今回は先生方からご相談をお受けする中で、話題になることも多い資産の1つ「相続予定の土地」に焦点を当ててお話します。
なぜ開業したいのか?
開業についてのご相談に来られる先生方に、「なぜ開業したいのか?」ということを必ずお聞きしています。
ご自身の目指す医療の実現のためであることは当然ですが、同時に、「現状の給料に満足できない」、「子供を医学部に入れる教育費のため」といった理由もよくお聞きします。
つまり、「お金」は開業において重要な要素です。
だからこそ、「開業して失敗したくない」、「今の安定した収入よりも下がるリスクを避けたい」というお悩みを持たれるのも当然です。
そして開業するためには資金が必要なので、銀行から借金をすることにもなるでしょう。
そのような開業医の生き方としては、
40代:借金を返す
50代:資産を作る
60代:50代の継続
70代:遊んで暮らす
80代:身辺整理
というのが理想的です。
開業の目的は長期的に見ると、「資産を作ること」へと向かっていくことが重要なのです。
資産をつくるための「土地」
資産について先生方とお話していると、親御さんが資産を持っているというケースが少なからずあります。
やがて相続する土地に自宅兼用のクリニックを建てたいとご相談に来る先生もいらっしゃいます。
「自宅やクリニック『だけ』のために土地を利用するのはもったいない」とアドバイスさせていただいています。
条件次第では、その土地がお金を生むことになるからです。
良い例が、「賃貸マンション経営」です。
都心エリアによくある雑居ビルの1Fで、細々と営業しているお店を見かける方も多いと思います。
今時売れそうもない商品やサービスでどうやって暮らしているのか、疑問に思ったことはないでしょうか?
それらのお店の経営者の大半は、昔から住んでいる地主さんで、ビルのオーナーなのです。
商売は親の代から義理で継いでいるか、趣味でやっているだけでしょう。
基本的に彼らは店舗の売上で生計を立てているのではなく、家賃収入で暮らしているのです。
好条件の土地を持っているならば、ビルやマンションの家賃収入によって生計を立てることは可能です。
活用できる土地があるならば、同じような事をしてみてはいかがでしょうか?
クリニック経営が楽になるだけでなく、将来も継続的に利用できる収入源が手に入るのです。
お金を生むもの、生まないもの
人は年をとっていくにつれ、資産を持つことが重要になりますが、現実的にはなかなか難しいものです。

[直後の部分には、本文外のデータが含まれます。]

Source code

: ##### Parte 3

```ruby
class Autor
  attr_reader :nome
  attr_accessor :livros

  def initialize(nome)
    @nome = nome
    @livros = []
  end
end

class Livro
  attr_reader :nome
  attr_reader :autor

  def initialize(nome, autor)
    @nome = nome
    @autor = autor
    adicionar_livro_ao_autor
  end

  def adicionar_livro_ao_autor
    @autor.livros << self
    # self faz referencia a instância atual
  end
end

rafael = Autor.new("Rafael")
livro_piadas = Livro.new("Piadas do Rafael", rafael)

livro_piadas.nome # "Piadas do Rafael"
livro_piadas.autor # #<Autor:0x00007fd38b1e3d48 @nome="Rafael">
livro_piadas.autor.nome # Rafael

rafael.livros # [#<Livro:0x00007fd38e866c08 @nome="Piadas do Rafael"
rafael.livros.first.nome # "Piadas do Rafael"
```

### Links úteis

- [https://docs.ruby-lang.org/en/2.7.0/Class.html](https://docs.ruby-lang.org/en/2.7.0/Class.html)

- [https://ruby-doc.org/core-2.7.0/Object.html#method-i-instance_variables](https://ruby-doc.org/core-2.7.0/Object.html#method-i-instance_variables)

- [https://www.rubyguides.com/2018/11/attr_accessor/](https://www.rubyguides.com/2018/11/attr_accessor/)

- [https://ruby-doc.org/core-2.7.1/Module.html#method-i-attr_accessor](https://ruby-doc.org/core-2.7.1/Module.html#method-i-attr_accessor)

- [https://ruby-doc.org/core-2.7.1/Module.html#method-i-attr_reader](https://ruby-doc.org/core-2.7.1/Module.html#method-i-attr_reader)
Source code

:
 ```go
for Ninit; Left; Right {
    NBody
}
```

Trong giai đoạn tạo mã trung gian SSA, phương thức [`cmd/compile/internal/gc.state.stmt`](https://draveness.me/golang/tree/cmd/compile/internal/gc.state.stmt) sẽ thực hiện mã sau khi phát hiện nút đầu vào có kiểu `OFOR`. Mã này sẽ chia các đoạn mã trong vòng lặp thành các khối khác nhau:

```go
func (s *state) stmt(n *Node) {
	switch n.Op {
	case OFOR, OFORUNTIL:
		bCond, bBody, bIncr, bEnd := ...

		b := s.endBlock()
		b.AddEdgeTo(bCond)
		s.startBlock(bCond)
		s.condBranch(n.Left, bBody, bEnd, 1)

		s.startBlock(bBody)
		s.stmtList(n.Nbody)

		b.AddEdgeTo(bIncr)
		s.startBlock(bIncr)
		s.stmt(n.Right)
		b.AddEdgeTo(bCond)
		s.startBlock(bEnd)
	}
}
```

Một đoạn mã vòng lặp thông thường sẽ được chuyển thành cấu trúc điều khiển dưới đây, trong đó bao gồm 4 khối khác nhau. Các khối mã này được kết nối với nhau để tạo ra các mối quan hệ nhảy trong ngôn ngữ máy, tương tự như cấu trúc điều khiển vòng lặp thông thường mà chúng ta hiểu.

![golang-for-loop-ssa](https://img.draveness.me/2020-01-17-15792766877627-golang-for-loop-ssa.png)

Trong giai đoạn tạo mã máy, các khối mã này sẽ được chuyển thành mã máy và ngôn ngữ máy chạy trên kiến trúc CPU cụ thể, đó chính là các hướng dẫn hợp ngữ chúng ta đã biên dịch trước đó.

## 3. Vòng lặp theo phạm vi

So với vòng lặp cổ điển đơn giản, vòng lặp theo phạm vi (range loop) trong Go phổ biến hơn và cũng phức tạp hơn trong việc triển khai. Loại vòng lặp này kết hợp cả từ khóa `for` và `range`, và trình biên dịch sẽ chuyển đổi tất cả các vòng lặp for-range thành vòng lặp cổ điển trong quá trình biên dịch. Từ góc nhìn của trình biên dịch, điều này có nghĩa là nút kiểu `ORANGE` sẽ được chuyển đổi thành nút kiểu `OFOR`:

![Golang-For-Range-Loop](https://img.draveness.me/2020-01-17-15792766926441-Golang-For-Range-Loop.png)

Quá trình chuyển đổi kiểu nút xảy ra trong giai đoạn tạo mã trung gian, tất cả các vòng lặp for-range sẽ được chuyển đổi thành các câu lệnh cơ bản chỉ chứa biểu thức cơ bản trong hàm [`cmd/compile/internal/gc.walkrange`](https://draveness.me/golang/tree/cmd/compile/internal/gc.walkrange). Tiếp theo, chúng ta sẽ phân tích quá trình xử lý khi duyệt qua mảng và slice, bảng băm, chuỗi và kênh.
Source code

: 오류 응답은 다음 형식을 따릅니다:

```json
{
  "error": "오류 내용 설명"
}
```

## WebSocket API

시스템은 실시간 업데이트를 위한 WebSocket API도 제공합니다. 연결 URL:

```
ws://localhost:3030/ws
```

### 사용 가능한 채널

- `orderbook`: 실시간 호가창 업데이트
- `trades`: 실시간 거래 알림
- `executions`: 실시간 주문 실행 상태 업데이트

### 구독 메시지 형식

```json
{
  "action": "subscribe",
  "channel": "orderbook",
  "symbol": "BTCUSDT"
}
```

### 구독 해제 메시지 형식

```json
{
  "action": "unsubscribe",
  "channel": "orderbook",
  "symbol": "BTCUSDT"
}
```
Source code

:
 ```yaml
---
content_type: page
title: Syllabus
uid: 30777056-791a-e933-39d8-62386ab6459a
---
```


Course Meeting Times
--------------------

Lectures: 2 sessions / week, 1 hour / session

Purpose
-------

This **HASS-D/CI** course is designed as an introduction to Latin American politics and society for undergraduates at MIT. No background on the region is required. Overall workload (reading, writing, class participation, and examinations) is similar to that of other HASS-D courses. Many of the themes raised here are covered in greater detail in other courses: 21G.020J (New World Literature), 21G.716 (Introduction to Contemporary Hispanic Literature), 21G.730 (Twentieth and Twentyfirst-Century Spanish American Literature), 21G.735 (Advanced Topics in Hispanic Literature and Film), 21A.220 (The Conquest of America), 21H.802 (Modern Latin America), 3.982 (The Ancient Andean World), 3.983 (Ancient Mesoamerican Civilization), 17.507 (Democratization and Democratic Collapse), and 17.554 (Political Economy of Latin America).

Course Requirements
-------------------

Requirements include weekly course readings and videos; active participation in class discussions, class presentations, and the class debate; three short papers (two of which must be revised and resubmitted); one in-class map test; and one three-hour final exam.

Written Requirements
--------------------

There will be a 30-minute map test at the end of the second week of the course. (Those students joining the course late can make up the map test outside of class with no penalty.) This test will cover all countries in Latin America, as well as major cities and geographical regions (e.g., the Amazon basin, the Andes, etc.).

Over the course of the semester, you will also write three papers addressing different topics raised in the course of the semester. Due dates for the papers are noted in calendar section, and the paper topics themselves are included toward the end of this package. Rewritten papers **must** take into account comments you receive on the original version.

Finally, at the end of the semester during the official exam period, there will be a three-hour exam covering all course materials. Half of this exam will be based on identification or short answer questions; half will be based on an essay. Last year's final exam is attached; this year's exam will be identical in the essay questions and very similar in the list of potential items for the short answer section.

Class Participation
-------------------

開業して一時的に収入が増えても、永久に続くわけではありません。
将来は資産となる不動産を持つ事を考えた方が良いでしょう。
もちろん不動産についても「お金を生むもの」と「お金を生まないもの」があります。
すぐに現金化できるものを資産と考えれば、生活の基盤のため簡単に売ることが難しい自宅は「お金を生まないもの」であり、資産とは言えません。
お金を生む不動産の活用が重要になります。
競合するクリニックが存在する以上、開業してからもそれなりの努力が必要ですし、収入も自分が働いた分に限られます。
賃貸マンションの家賃収入が見込まれるのであれば、収入源が複数になります。
クリニックの赤字をあまり気にする必要がなくなるため、クリニック経営が楽になります。
もちろんマンションの1階をクリニックにしたり、最上階を自宅にしたりすることも可能です。
クリニック経営とマンション経営を同時に行うことに不安もあるでしょうが、賃貸マンションの管理は、専門の会社に任せることもできます。
親御さんからやがて相続する土地を持っている場合、活用しないのは宝の持ち腐れかもしれません。
ご自身に相続可能な土地があるのであれば、開業と資産活用を同時に進めることも考えてみてはいかがでしょうか?